There was also a particular appeal in writing from the perspective of a thirteen year old.
“It’s what literary critics call a liminal age. It’s where you’re neither a child nor an adult but you’re looking both ways. I have compared it to being in your mid to late fifties in some ways; you’re looking back and looking forward, looking to a different way of living.”
Despite having a young narrator, the book is resolutely adult in its themes. Without giving too much away, Sal and Peppa’s flight to the forest forces them to encounter the brutality of surviving in nature, becoming adept at skinning animals and treating a nasty bite from a fish. And that’s without taking into account the life they’re running from, which included abuse and neglect. These are difficult themes for any writer to tackle, let alone one writing his first book.
“I did hesitate, particularly with the accounts of Sal’s abuse. If you’ve never experienced it, and I haven’t, it’s a hard thing to write about. But I let her talk about it in her detached way. She’s never that graphic and it doesn’t concentrate much on her feelings, it’s much more on the practicalities of what’s happening, which is partly to get across that idea that in those moments of trauma people detach from their sense of self and become almost an observer.”
So dark is the book, it’s easy to wonder whether Kitson was driven by more than artistic pursuits. Throughout the novel, the primary threat are the social and judicial services, who Sal fears will cotton on to her and Peppa’s predicament and split them up. Whilst not overtly political, this external threat certainly implies some level of socio-political fervour on the part of the writer.

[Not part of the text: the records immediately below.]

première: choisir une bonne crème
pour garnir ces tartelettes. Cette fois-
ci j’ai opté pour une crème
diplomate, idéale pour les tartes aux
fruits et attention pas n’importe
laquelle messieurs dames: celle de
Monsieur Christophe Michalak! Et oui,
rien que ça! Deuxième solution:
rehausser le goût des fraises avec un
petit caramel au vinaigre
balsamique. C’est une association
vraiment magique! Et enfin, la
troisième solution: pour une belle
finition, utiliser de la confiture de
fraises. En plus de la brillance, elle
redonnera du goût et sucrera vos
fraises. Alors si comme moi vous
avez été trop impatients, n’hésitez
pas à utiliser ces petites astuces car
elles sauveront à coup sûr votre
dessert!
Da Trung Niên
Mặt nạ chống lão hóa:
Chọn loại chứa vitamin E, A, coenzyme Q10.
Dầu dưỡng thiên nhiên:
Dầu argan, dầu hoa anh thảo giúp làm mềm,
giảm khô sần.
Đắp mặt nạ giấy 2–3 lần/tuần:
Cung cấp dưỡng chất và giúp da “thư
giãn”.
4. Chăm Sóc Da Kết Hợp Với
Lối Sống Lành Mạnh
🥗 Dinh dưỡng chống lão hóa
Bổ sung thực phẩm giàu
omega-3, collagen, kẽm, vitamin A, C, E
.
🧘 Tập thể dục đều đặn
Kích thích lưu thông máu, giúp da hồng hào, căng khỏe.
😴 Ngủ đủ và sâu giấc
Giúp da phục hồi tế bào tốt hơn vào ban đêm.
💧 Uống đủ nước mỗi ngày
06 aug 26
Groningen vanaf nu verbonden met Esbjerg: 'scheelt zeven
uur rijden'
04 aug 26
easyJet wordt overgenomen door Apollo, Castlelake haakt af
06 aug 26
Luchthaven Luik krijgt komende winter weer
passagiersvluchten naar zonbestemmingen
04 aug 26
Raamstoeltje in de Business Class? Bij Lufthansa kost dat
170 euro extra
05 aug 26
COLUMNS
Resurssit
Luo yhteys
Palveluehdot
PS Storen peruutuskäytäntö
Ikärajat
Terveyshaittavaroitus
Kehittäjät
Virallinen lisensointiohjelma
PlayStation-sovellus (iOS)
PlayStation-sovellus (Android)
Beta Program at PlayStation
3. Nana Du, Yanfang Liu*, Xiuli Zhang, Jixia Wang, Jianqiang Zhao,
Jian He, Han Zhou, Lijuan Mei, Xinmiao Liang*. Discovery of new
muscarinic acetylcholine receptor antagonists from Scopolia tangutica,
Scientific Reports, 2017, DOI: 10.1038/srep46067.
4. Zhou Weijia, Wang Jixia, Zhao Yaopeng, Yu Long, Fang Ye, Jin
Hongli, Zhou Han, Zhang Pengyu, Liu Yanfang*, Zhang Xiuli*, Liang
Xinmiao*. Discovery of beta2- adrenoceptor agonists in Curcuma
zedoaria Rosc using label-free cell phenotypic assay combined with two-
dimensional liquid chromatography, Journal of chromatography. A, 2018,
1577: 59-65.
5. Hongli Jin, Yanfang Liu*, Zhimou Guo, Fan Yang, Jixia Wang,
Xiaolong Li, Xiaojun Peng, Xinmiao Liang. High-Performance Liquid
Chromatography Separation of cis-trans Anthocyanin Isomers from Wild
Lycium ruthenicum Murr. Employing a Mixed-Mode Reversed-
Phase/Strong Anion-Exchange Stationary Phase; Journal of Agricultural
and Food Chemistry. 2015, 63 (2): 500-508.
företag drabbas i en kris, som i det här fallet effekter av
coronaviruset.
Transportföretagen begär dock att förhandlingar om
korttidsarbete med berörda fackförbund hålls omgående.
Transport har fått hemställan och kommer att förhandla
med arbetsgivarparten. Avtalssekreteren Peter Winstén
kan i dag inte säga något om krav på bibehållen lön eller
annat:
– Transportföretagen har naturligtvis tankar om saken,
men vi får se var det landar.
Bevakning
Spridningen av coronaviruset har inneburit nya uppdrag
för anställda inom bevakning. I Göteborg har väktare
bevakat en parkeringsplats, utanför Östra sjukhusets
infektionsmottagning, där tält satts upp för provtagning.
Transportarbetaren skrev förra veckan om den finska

“I don’t think I was conscious that was going on when I was writing it. I wanted to write a novel about ordinary people – I didn’t want to write about rich people in a smart apartment. I was interested in this idea that even today there are still kids up and down the country who have been utterly let down by the wider world. A lot of the things in the novel are about parenting and how we look after children; Sal and Peppa are two kids who have been left down by every single adult. So I suppose, actually, in that sense it was political.”
Along with this looming institutional threat, the other huge presence in the novel is Scotland itself. Although he now lives there, Kitson was born in Wales and grew up in London, so it seems striking that he would set this novel of adolescence far from where he spent his own formative years. Still, having lived and taught there, he is no stranger to Scottish teenage life and has a familiarity with the particularities of the accent. The landscape, too, with its rugged, isolated woods, was a huge draw. ‘You can go there [to Galloway forest, where the book is set] and you can walk up into the woods, and you cannot see another person for miles and miles. Like lots of places in Scotland, it’s got this otherworldly quality to it – you can really believe there are fairies! You come across these glens in woodland and understand why fairies and witches are such a big part of Scottish culture’.
This otherworldly quality seeps from the landscape of the book into its plot; Sal and Peppa encounter an aging woman in the woods who has cut herself off from regular society. This is partly what makes the book so intriguing, as it glistens its gritty social roots with a ghostly, unsettled atmosphere. Someone not enchanted by this, though, is the book’s narrator. ‘She’s so practical, and when she starts to experience weirdness she doesn’t really know how to cope with it. She has no truck with anything iggy-wiggy’.